- [Source material]
= = =

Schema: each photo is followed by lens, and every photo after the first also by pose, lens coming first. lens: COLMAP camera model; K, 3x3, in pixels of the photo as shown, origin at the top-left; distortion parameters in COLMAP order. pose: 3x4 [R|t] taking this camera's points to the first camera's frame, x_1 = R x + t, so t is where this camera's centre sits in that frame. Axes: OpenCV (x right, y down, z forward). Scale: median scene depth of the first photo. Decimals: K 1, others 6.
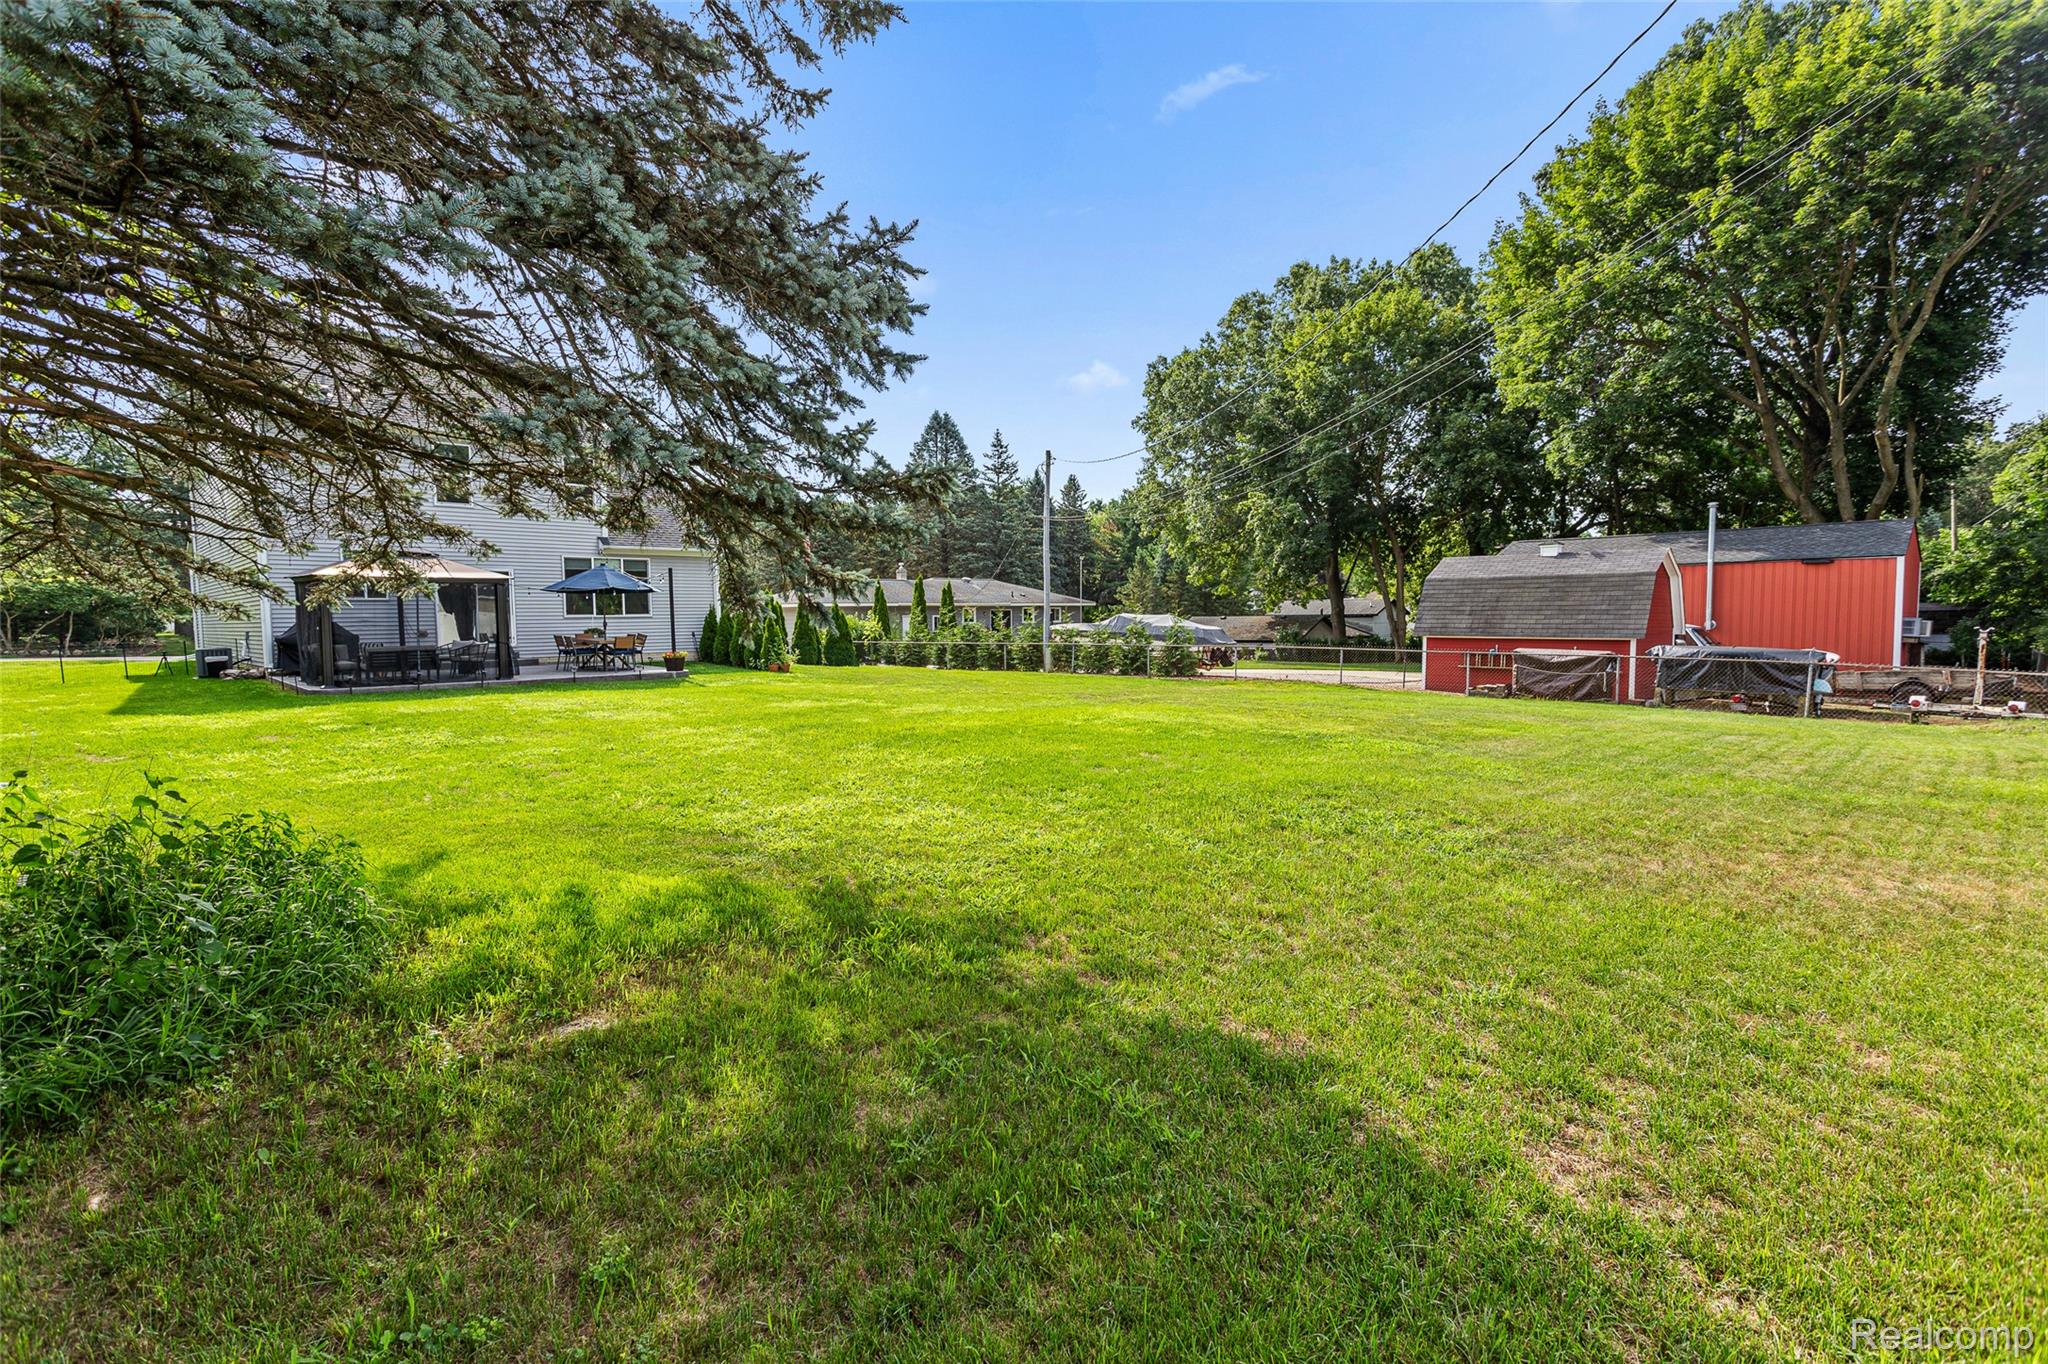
lens RADIAL K [[1006.4, 0, 1026.8], [0, 1006.4, 678.3], [0, 0, 1]] dist [0.003574, -0.000855]
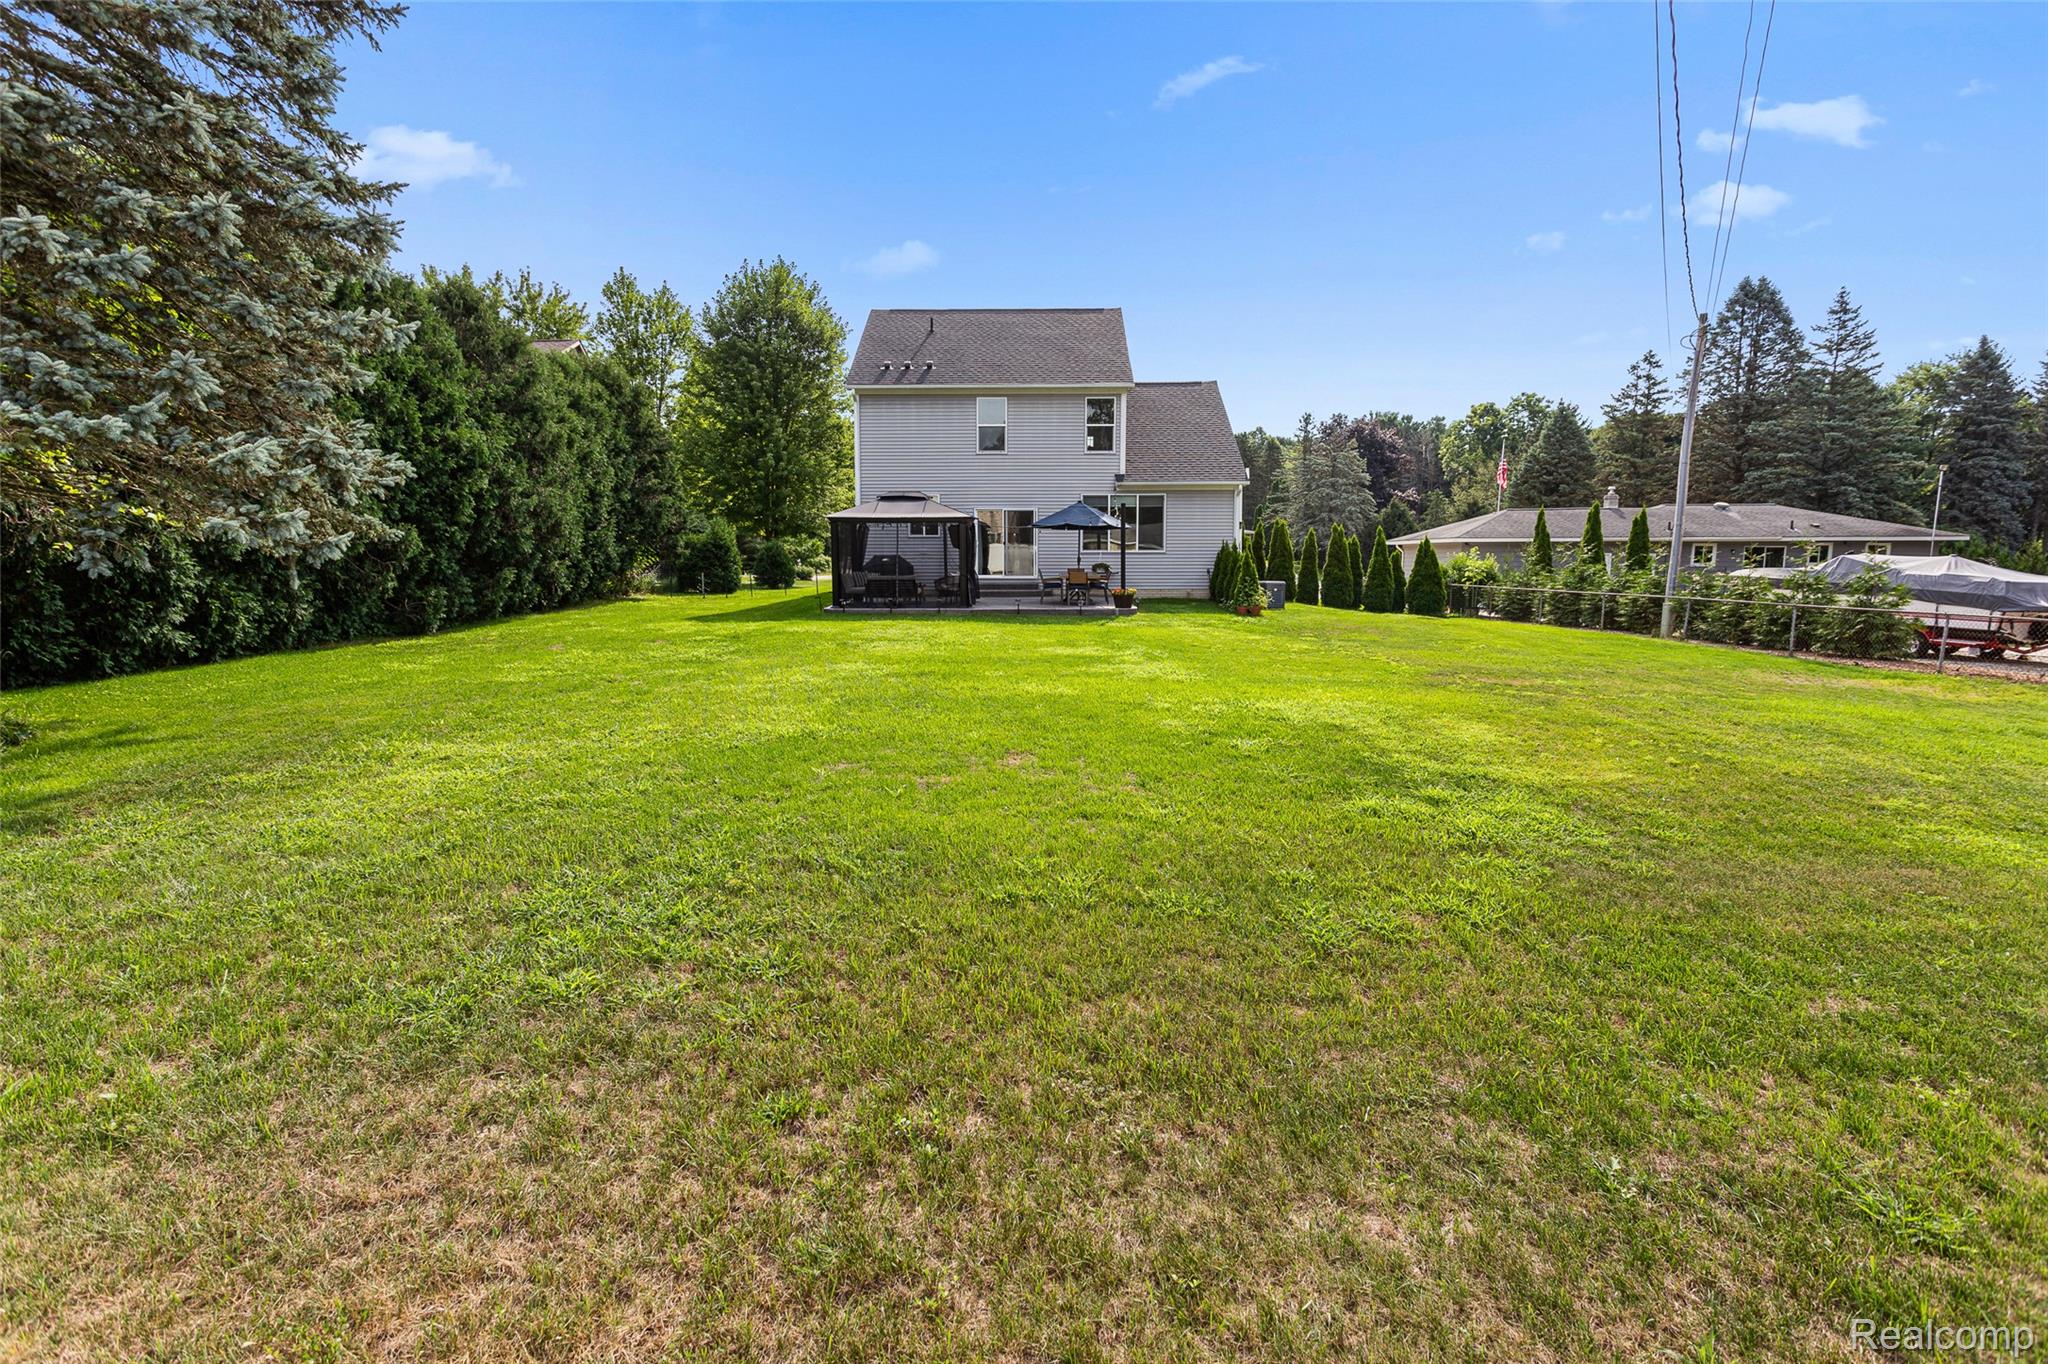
lens RADIAL K [[1006.4, 0, 1024.8], [0, 1006.4, 680.3], [0, 0, 1]] dist [0.003574, -0.000855]
pose [[0.683012, 0.098670, -0.723712, 0.117787], [-0.051249, 0.994865, 0.087272, -0.007003], [0.728607, -0.022519, 0.684562, 0.096500]]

= = =

- [To do] Switch every "photo" in the listing to "image" and write all its lines again with nothing else changed. Omit the pictures from your answer.

- [Written solution]
Schema: each image is followed by lens, and every image after the first also by pose, lens coming first. lens: COLMAP camera model; K, 3x3, in pixels of the image as shown, origin at the top-left; distortion parameters in COLMAP order. pose: 3x4 [R|t] taking this camera's points to the first camera's frame, x_1 = R x + t, so t is where this camera's centre sits in that frame. Axes: OpenCV (x right, y down, z forward). Scale: median scene depth of the first image. Decimals: K 1, others 6.
lens RADIAL K [[1006.4, 0, 1026.8], [0, 1006.4, 678.3], [0, 0, 1]] dist [0.003574, -0.000855]
lens RADIAL K [[1006.4, 0, 1024.8], [0, 1006.4, 680.3], [0, 0, 1]] dist [0.003574, -0.000855]
pose [[0.683012, 0.098670, -0.723712, 0.117787], [-0.051249, 0.994865, 0.087272, -0.007003], [0.728607, -0.022519, 0.684562, 0.096500]]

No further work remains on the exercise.